Start of Block

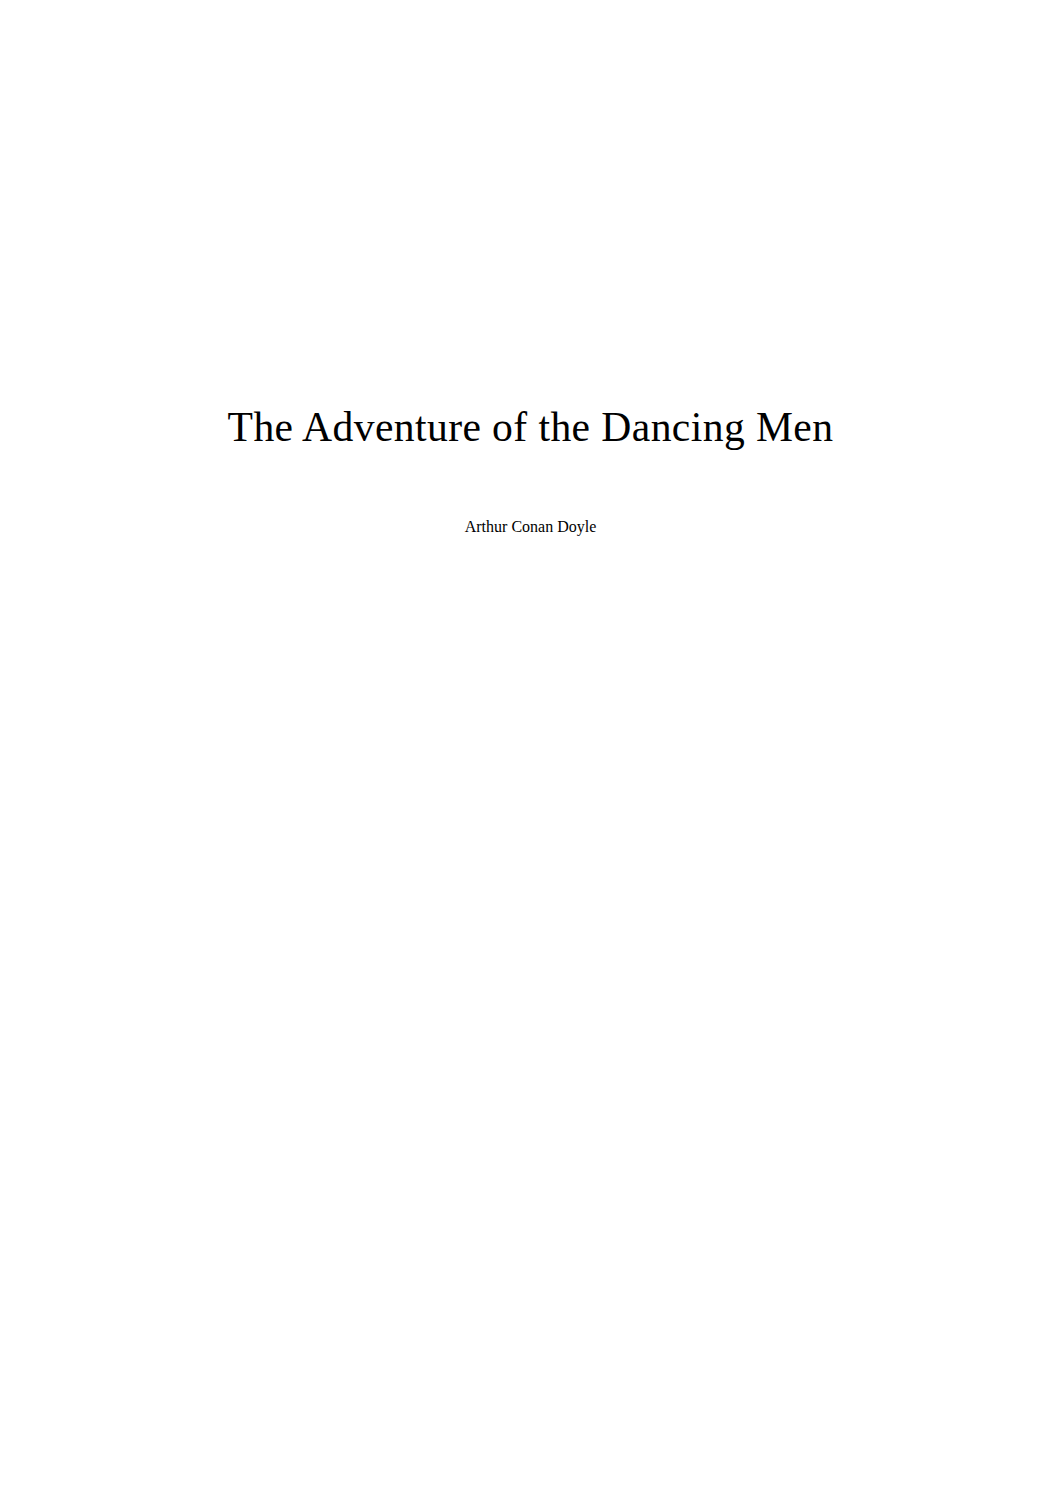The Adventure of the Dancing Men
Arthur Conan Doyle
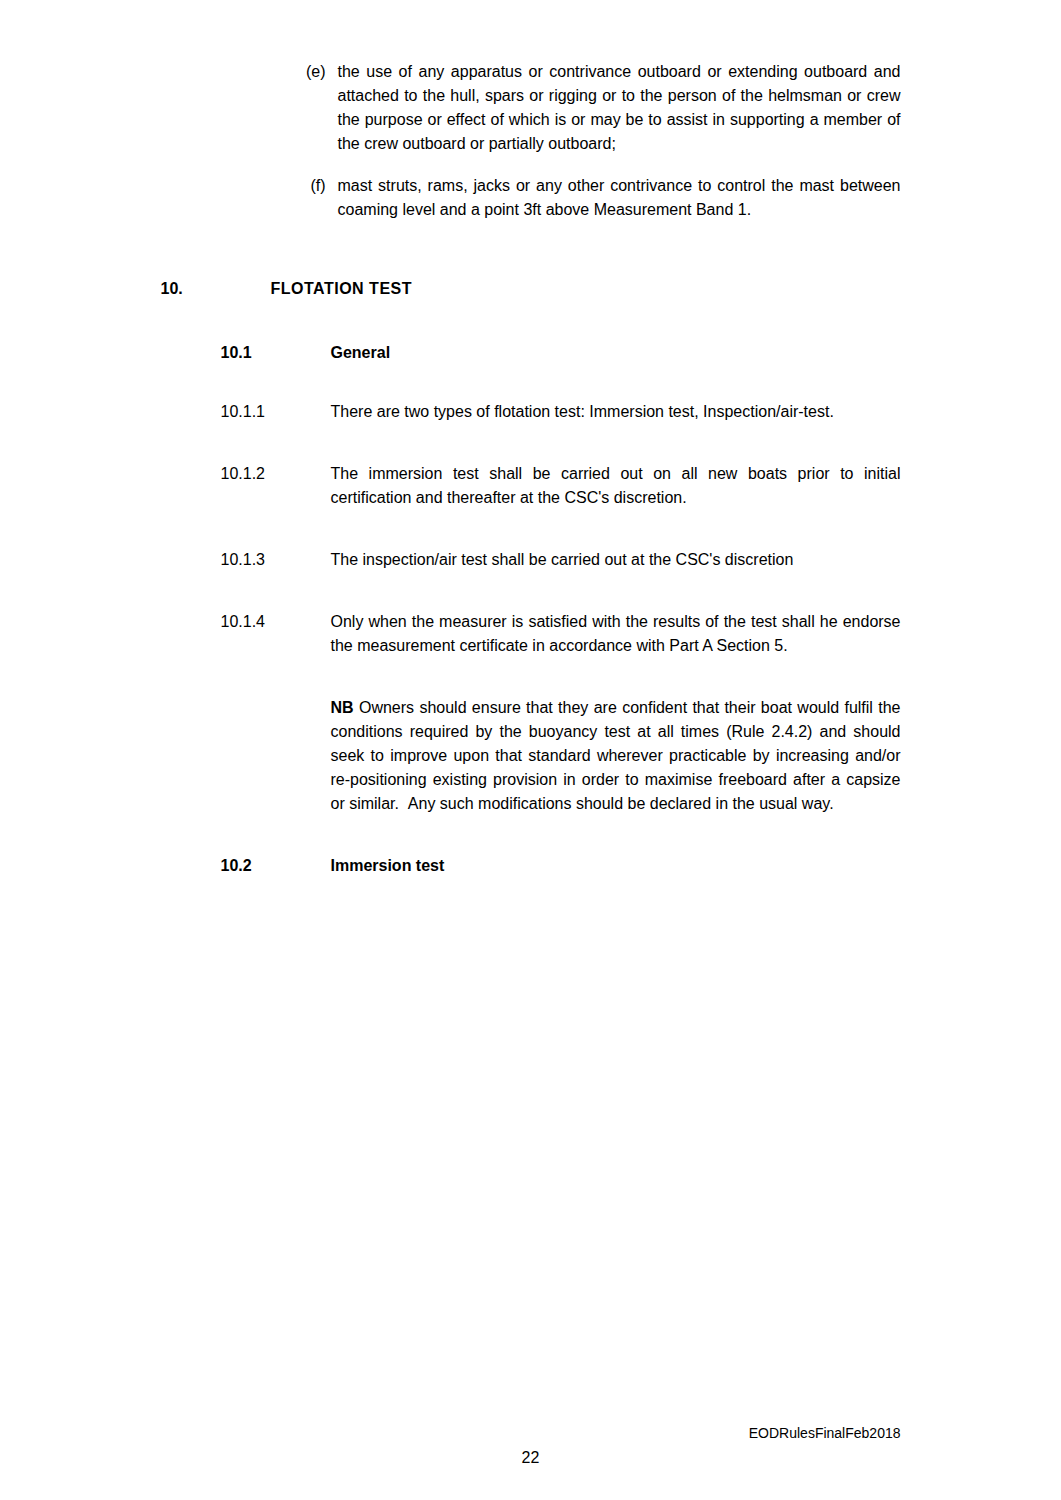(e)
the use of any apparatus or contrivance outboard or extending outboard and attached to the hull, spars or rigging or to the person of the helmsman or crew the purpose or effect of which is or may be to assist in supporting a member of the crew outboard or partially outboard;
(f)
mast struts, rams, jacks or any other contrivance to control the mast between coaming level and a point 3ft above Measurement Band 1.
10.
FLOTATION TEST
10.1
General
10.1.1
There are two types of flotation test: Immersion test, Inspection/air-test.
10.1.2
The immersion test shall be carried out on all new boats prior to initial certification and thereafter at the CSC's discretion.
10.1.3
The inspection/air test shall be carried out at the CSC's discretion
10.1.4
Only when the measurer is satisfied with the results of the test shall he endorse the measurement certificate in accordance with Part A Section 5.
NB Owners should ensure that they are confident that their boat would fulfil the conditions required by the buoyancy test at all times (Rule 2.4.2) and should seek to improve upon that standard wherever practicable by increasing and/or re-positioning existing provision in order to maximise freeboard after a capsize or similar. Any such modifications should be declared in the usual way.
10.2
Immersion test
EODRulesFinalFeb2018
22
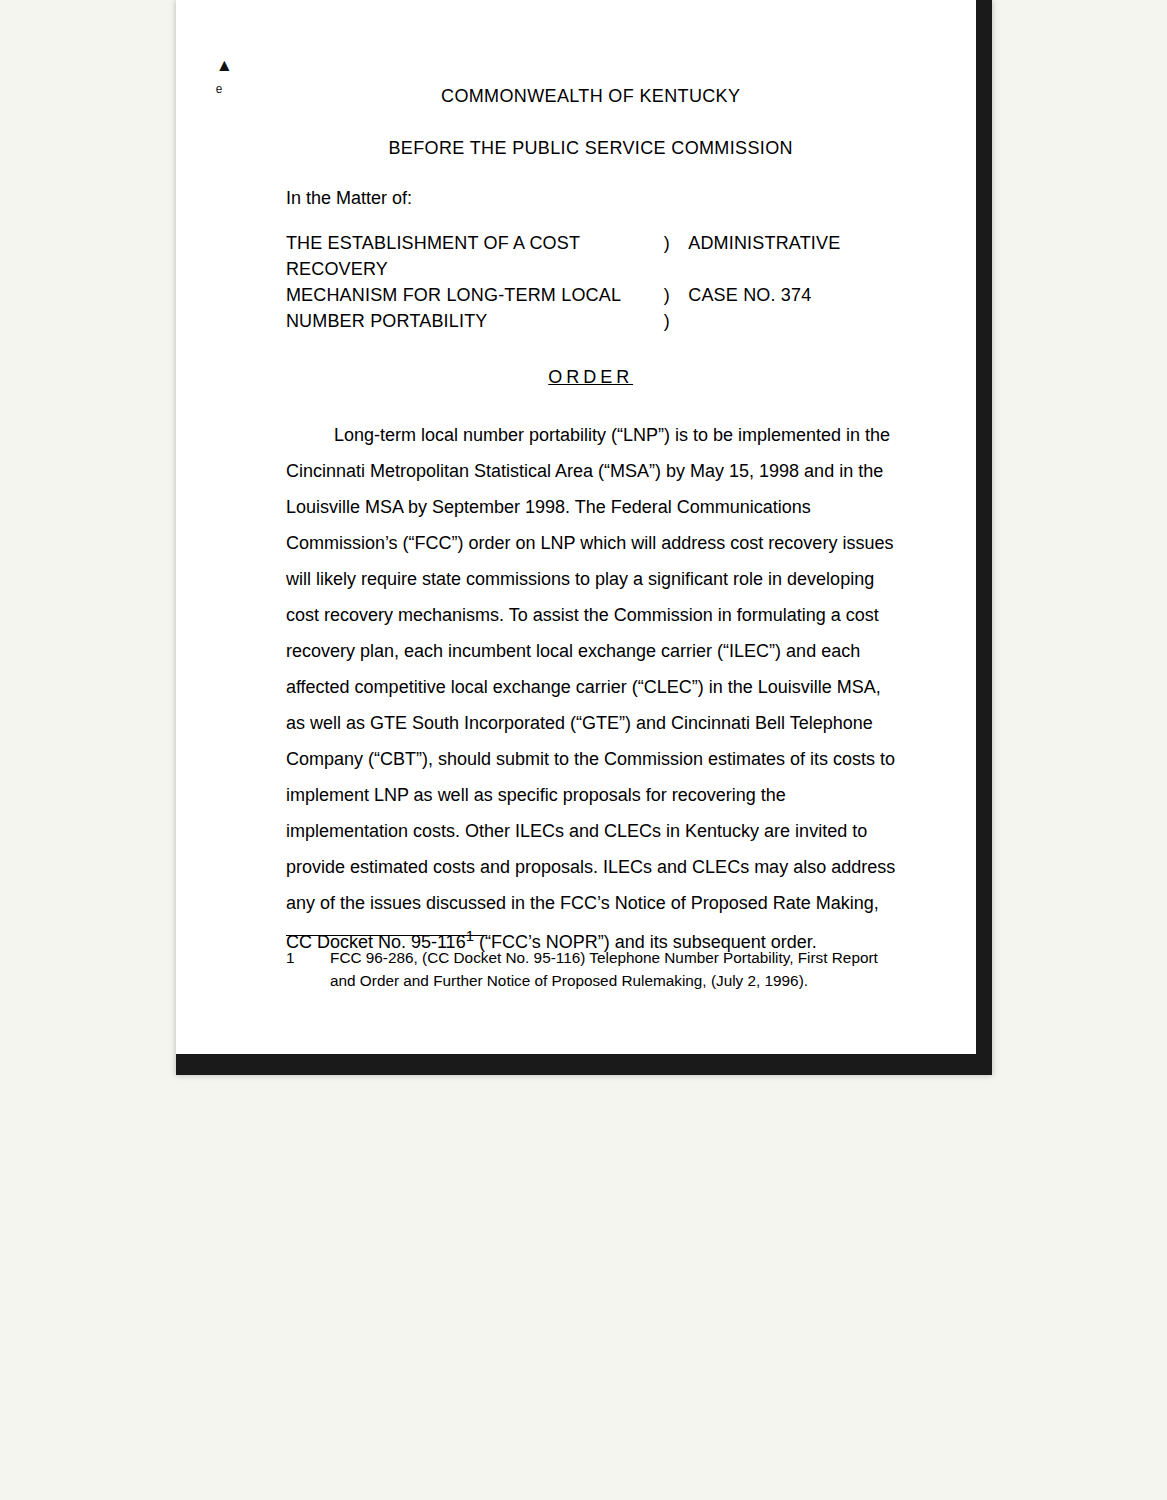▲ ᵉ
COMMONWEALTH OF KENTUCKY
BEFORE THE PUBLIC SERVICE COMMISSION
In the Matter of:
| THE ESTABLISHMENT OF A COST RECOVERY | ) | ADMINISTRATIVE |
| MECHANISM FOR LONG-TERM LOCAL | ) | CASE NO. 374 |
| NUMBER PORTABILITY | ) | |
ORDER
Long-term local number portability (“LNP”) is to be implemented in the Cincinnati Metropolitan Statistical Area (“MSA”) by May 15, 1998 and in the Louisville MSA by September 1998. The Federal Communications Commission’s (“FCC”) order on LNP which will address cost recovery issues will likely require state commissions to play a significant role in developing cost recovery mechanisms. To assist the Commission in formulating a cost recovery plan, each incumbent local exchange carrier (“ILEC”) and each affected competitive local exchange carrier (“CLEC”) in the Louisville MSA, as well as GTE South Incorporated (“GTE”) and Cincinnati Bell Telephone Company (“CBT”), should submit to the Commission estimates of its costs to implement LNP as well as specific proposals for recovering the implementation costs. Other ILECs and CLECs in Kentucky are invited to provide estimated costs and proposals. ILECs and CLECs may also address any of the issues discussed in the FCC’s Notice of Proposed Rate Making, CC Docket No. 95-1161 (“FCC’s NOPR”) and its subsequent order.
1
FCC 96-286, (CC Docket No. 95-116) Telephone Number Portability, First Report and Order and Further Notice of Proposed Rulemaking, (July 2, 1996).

End of Block

§ **Task instructions**:
Could the entries above be copied out exactly, with no pictures included?

§ **Completed task**:
The Adventure of the Dancing Men
Arthur Conan Doyle
(e)
the use of any apparatus or contrivance outboard or extending outboard and attached to the hull, spars or rigging or to the person of the helmsman or crew the purpose or effect of which is or may be to assist in supporting a member of the crew outboard or partially outboard;
(f)
mast struts, rams, jacks or any other contrivance to control the mast between coaming level and a point 3ft above Measurement Band 1.
10.
FLOTATION TEST
10.1
General
10.1.1
There are two types of flotation test: Immersion test, Inspection/air-test.
10.1.2
The immersion test shall be carried out on all new boats prior to initial certification and thereafter at the CSC's discretion.
10.1.3
The inspection/air test shall be carried out at the CSC's discretion
10.1.4
Only when the measurer is satisfied with the results of the test shall he endorse the measurement certificate in accordance with Part A Section 5.
NB Owners should ensure that they are confident that their boat would fulfil the conditions required by the buoyancy test at all times (Rule 2.4.2) and should seek to improve upon that standard wherever practicable by increasing and/or re-positioning existing provision in order to maximise freeboard after a capsize or similar. Any such modifications should be declared in the usual way.
10.2
Immersion test
EODRulesFinalFeb2018
22
▲ ᵉ
COMMONWEALTH OF KENTUCKY
BEFORE THE PUBLIC SERVICE COMMISSION
In the Matter of:
| THE ESTABLISHMENT OF A COST RECOVERY | ) | ADMINISTRATIVE |
| MECHANISM FOR LONG-TERM LOCAL | ) | CASE NO. 374 |
| NUMBER PORTABILITY | ) | |
ORDER
Long-term local number portability (“LNP”) is to be implemented in the Cincinnati Metropolitan Statistical Area (“MSA”) by May 15, 1998 and in the Louisville MSA by September 1998. The Federal Communications Commission’s (“FCC”) order on LNP which will address cost recovery issues will likely require state commissions to play a significant role in developing cost recovery mechanisms. To assist the Commission in formulating a cost recovery plan, each incumbent local exchange carrier (“ILEC”) and each affected competitive local exchange carrier (“CLEC”) in the Louisville MSA, as well as GTE South Incorporated (“GTE”) and Cincinnati Bell Telephone Company (“CBT”), should submit to the Commission estimates of its costs to implement LNP as well as specific proposals for recovering the implementation costs. Other ILECs and CLECs in Kentucky are invited to provide estimated costs and proposals. ILECs and CLECs may also address any of the issues discussed in the FCC’s Notice of Proposed Rate Making, CC Docket No. 95-1161 (“FCC’s NOPR”) and its subsequent order.
1
FCC 96-286, (CC Docket No. 95-116) Telephone Number Portability, First Report and Order and Further Notice of Proposed Rulemaking, (July 2, 1996).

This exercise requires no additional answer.